WHAT TO DO: Count the lines in the rows below that contain the string "series", and reply with only that number.

Short-answer chart tasks
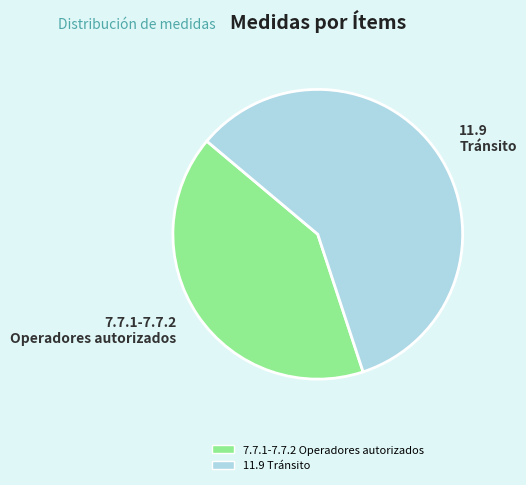

Is there any slice that represents more than half of the pie?

Yes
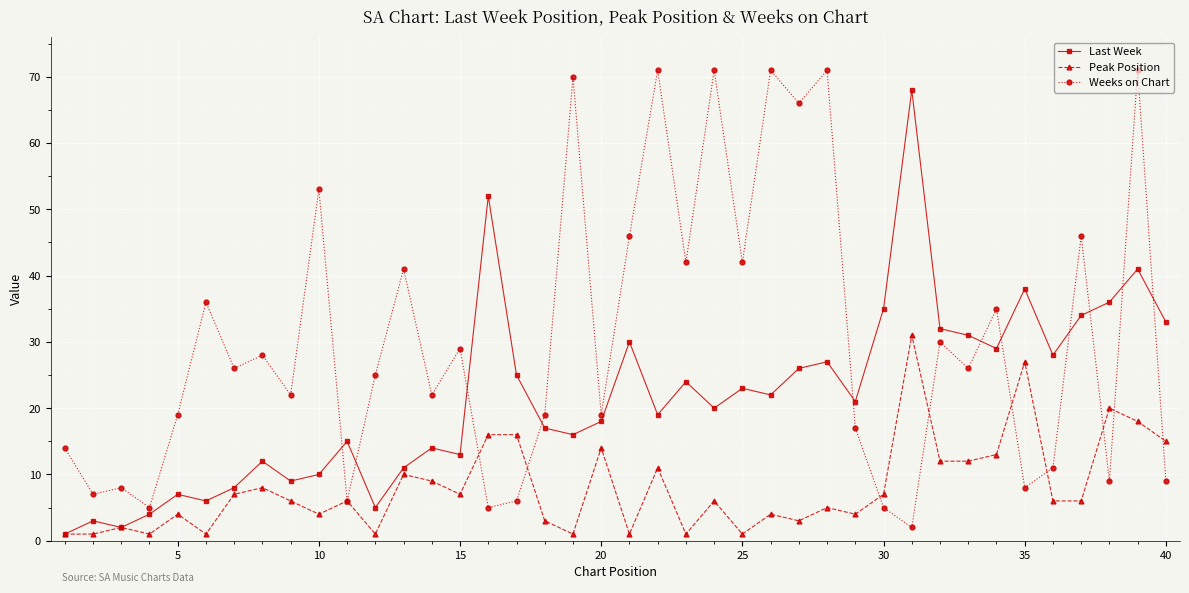

What is the difference between the maximum and minimum values in the Weeks on Chart series?

69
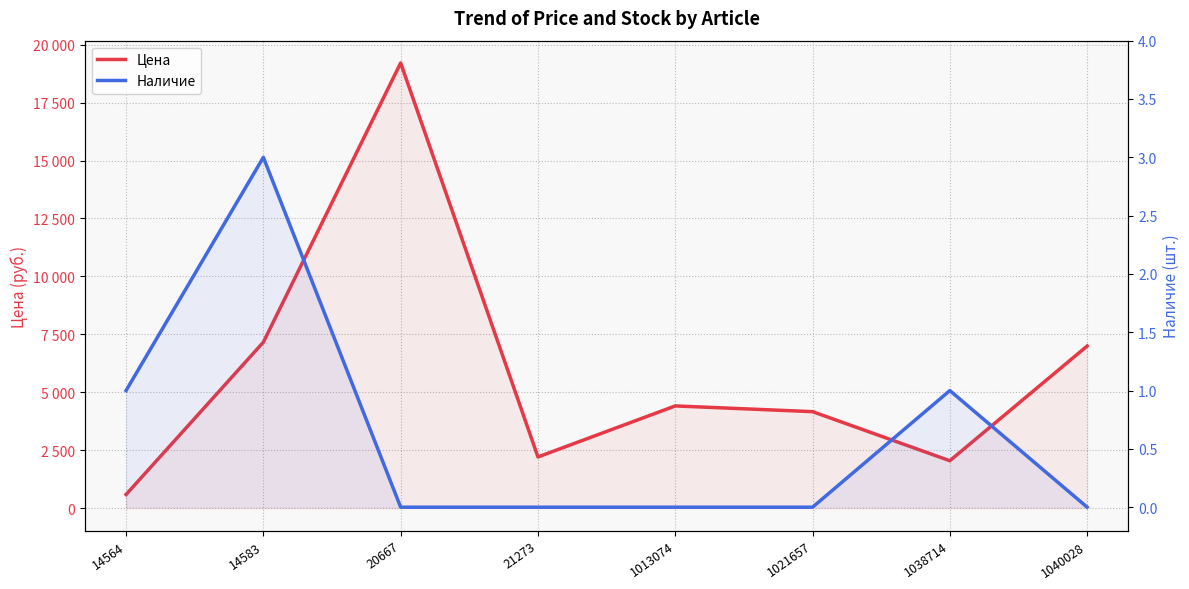

How many lines are shown in the chart?

2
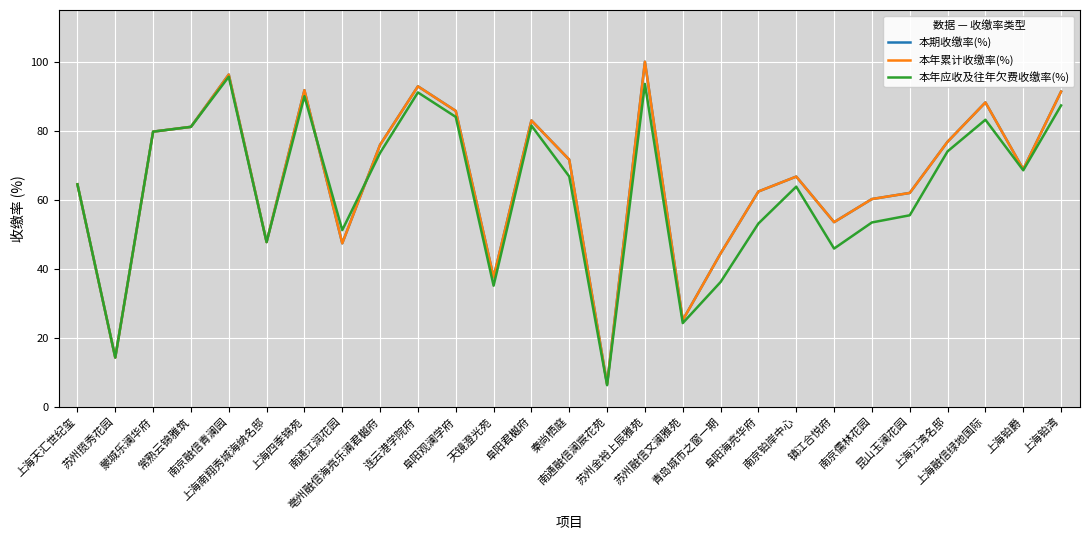

Does the chart display data point markers on the line(s)?

No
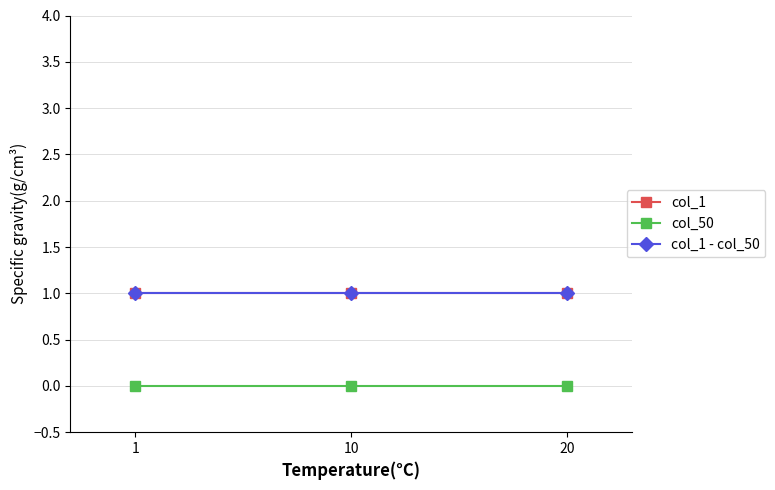

Is this an area chart (filled region under the line)?

No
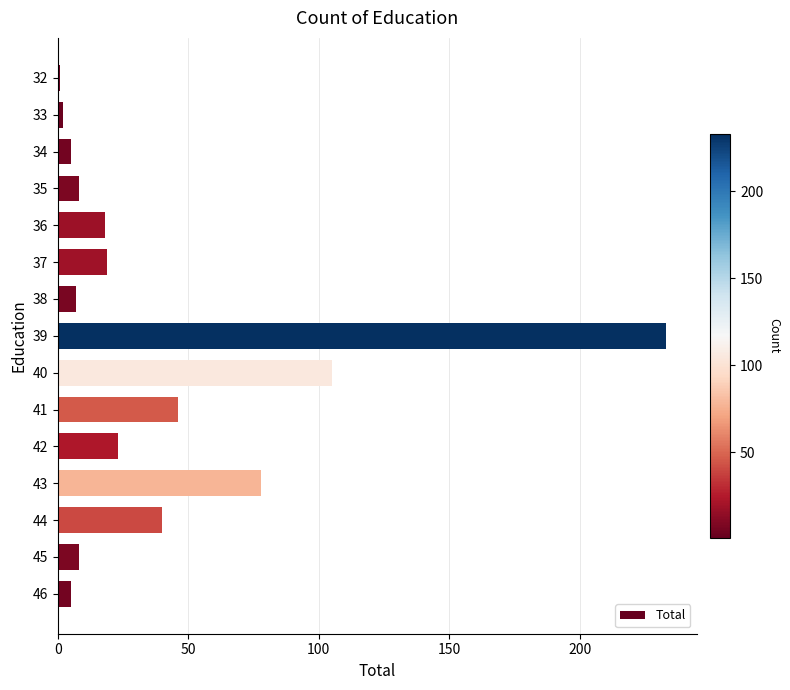

Which label corresponds to the largest value in the chart?

39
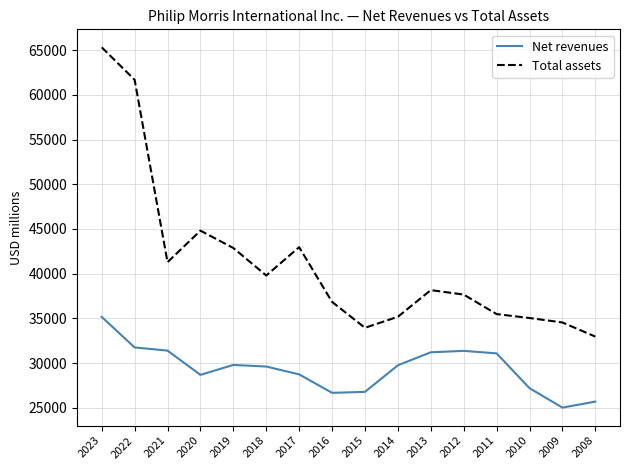

Rank the series by their maximum value, from highest to lowest.

Total assets, Net revenues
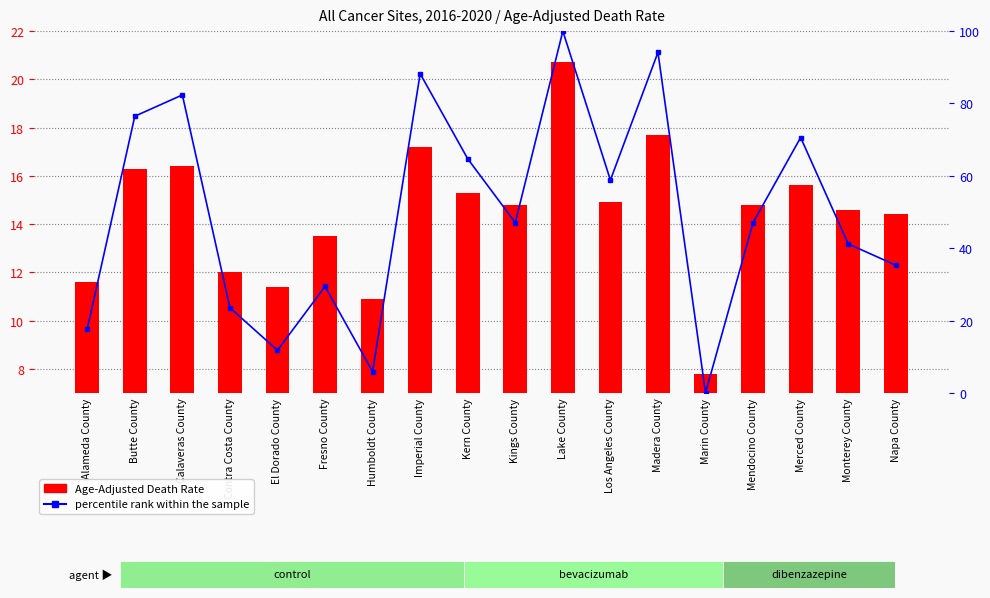

Which series has the largest range (max minus min)?

percentile rank within the sample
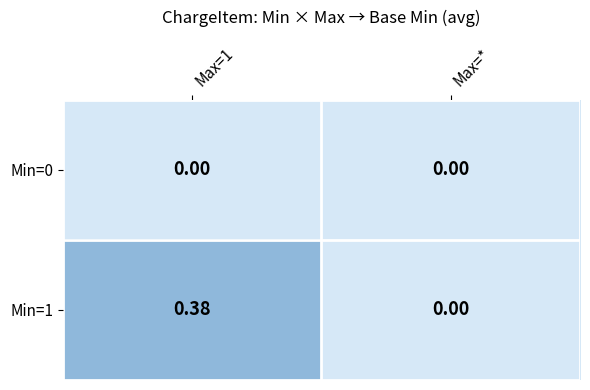

Rank the series by their maximum value, from highest to lowest.

Min=1, Min=0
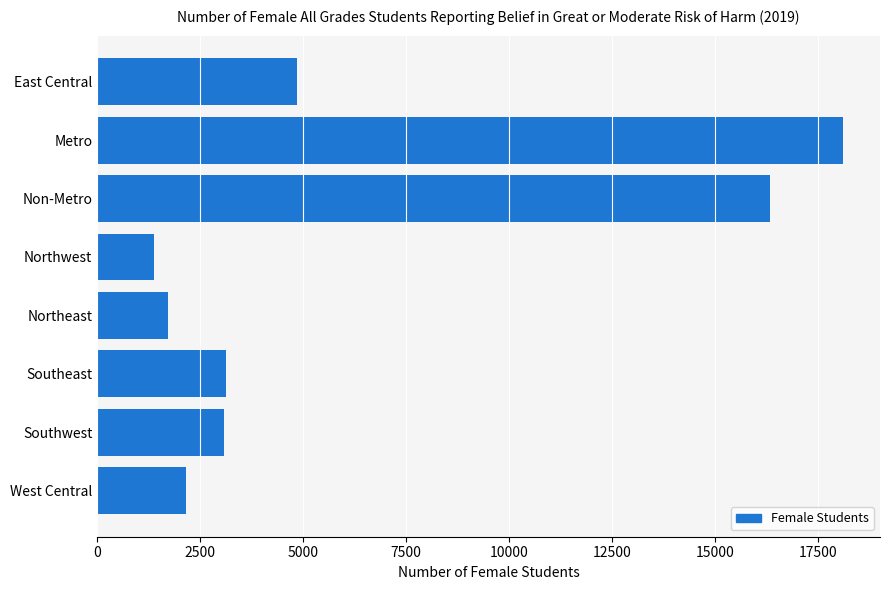

The value at Metro is 18099. True or false?

True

RESULT: 4